隻是,如果不是這手指現在正讓我的下巴疼得要死的話我大概會更加欣賞。
我避無可避,隻能用波瀾不驚的眼神看著他,但願他別捏碎了我目前為止一直很欣賞的已經略具雛形的線條優美的下巴。
南宮尹忽然笑起來,邪肆而又張狂。我看到已經有宮眾忍不住顫抖,看起來已經公認是個陰晴不定的主。。
他突然鬆開手,大步走了出去。所有人都明顯鬆了一口氣,結果在他走到門口的時候我聽到一句讓我擔憂不已的話。
“召十七。”
霎那幾乎所有人的視線集中到我身上,有羨慕的、嫉妒的、疑惑的、輕視的,間或來自十九的擔憂的。
十九幾乎跟我同時被南宮尹帶回,他不記得但是我知道其實所謂的“救命恩人”就是輕鬆一笑就把他的家人全部送往地獄的冥宮宮主,南宮尹似乎會把殺人當做樂趣,不然一宮之主也似乎沒有必要事必躬親,尤其是殺人這樣事後總會有些心理陰影的事。。
十九眼神剔透,五官線條依然維持著未曾長開的少年的青澀和柔和,身材纖細窈窕,是個真正弱不禁風的美少年,讓人不由自主便心生憐惜。
我開始有點不忍見他死於同伴的各種陰謀下,便暗中助過幾次,誰知他也是個心思通透的人兒,大概是發現了我的維護,便在行動間若有若無地有些依賴。我自身尚且難保,又怎能時時顧得他周全,便從此不再理他。每個人都必須成長,尤其在這樣的環境更必須學會自立,我討厭一直處於被人庇佑中的弱者。
在我略微失神的時候十九在我身邊問道:“十七,宮主找你去。。是要做什麼。。?”
“沒什麼。”我淡淡說道。然後轉身離開。
心裏不安,卻不能讓別人窺探了半分去。在這個世界最無法忍受的就是必須時刻保持高度警惕,真真讓人疲累不堪。
我知道我的態度可能會讓十九黯然,但是我絕對沒有可能讓自己信任他,時時刻刻最需要堤防的反而就是這個看似純真的男孩子,因為我無法了解並且控製他的內心,也無法預知他是否以及何時會改變。我絕對不允許背叛,所以,實在無法再放任自己給他任何的特殊了。
召十七?是“召幸十七”的意思麼?
真是個無情而沒有人性的人,現在的這具身子看起來不過十歲出頭而已,竟然就要接受這種非人的待遇。

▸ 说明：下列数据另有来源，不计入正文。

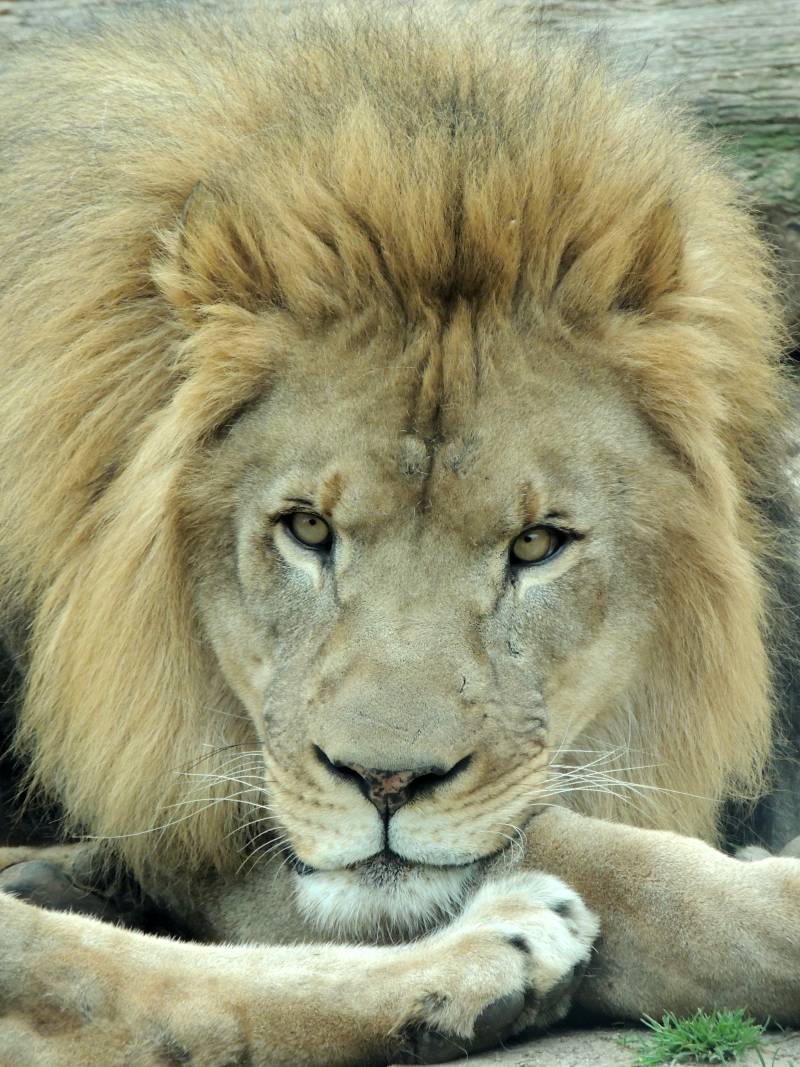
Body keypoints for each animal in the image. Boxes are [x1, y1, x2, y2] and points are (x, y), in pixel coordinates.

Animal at [0, 2, 798, 1064]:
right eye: (306, 528)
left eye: (536, 543)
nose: (385, 781)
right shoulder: (193, 787)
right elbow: (592, 852)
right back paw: (489, 958)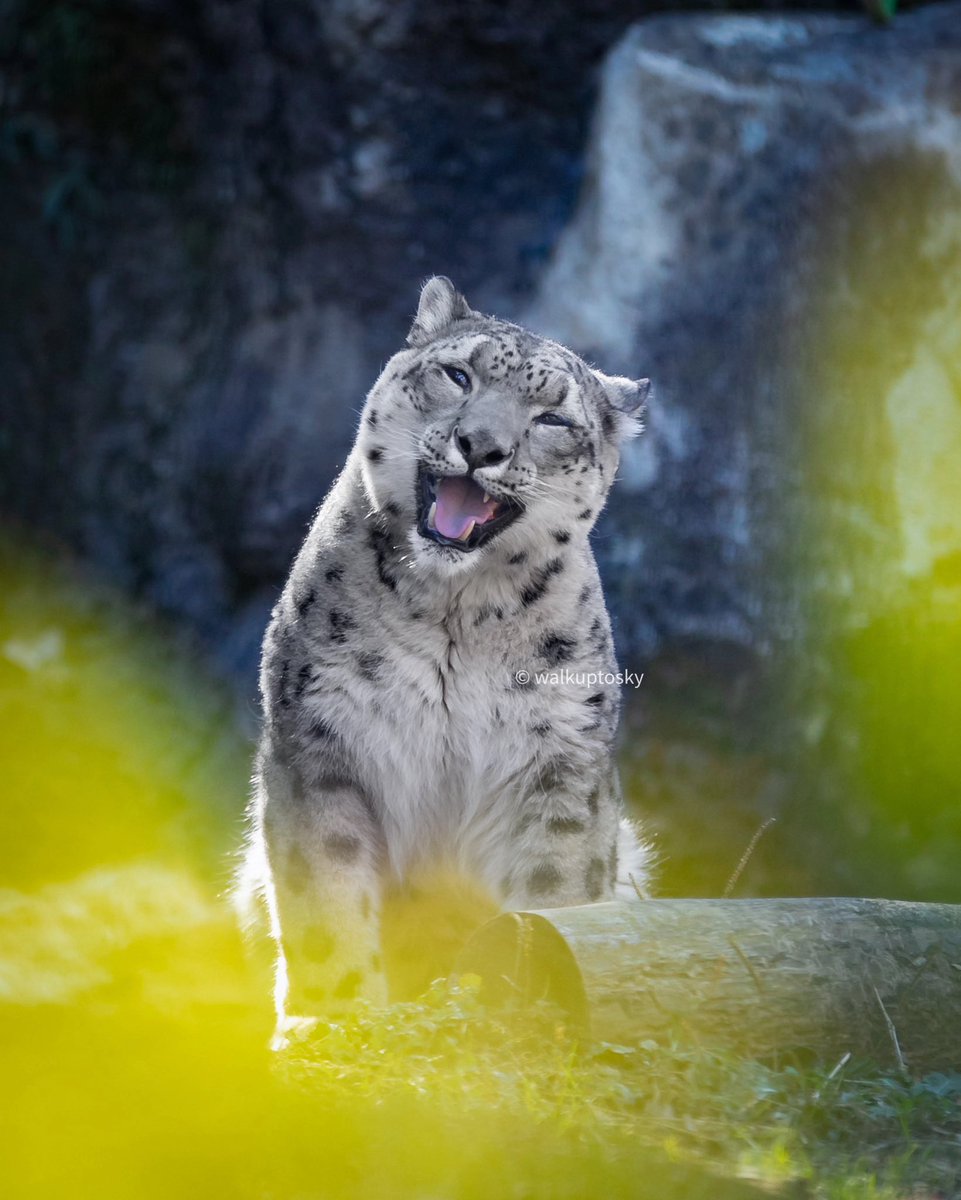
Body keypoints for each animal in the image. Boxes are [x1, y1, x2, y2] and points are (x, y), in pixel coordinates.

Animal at [239, 276, 653, 1043]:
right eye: (459, 375)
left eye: (552, 419)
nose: (480, 445)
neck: (452, 615)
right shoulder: (319, 744)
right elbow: (326, 905)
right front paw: (336, 1018)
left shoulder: (558, 758)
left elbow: (553, 889)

我暗自腹誹,卻要打起十二萬分的精神去應對。
在此之前我已經隱約聽說南宮尹好男風,隻是沒想到辛苦培養的殺手他竟然也要染指。想想也是,如果他會在乎這些殺手又怎會把每次淘汰掉的那些本身能力也並不弱的孩子全部處理掉呢?
南宮尹,他可能連自己都不在乎吧,更何況是我們這些對他幾乎毫不重要的人?
有男侍——南宮尹好男風不說,整個冥宮貌似全是男人的樣子——來喚我過去,我一看他們帶我到的地方便知道南宮尹的確是召我去“侍寢”的。雖然不知道是我的什麼地方引起了他的興趣,但我絕對不希望以他人禁臠的身份活在這世上,而且如果是依附於他人生存,整日如同曾經見過的那些後宮電視劇裏麵一般與人爭風吃醋耍陰謀弄詭計,我相信我一定會瘋掉的。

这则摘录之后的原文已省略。